> **Activity**
Leave out every line before the one that contains "Монтажные чулки". Please restate that line and the rest of the data word for word, through the end.

(Transcribed page contents)

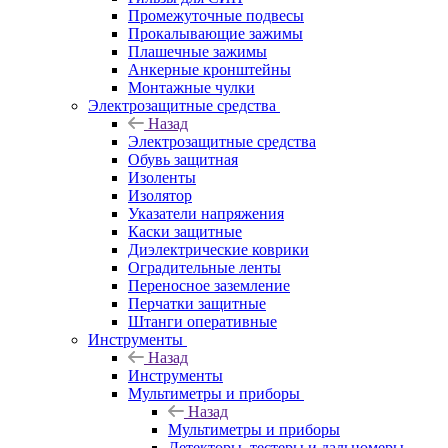
Промежуточные подвесы
Прокалывающие зажимы
Плашечные зажимы
Анкерные кронштейны
Монтажные чулки
Электрозащитные средства
Назад
Электрозащитные средства
Обувь защитная
Изоленты
Изолятор
Указатели напряжения
Каски защитные
Диэлектрические коврики
Оградительные ленты
Переносное заземление
Перчатки защитные
Штанги оперативные
Инструменты
Назад
Инструменты
Мультиметры и приборы
Назад
Мультиметры и приборы
Детекторы, тестеры и дальномеры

> **Response for this exercise**
Монтажные чулки
Электрозащитные средства
Назад
Электрозащитные средства
Обувь защитная
Изоленты
Изолятор
Указатели напряжения
Каски защитные
Диэлектрические коврики
Оградительные ленты
Переносное заземление
Перчатки защитные
Штанги оперативные
Инструменты
Назад
Инструменты
Мультиметры и приборы
Назад
Мультиметры и приборы
Детекторы, тестеры и дальномеры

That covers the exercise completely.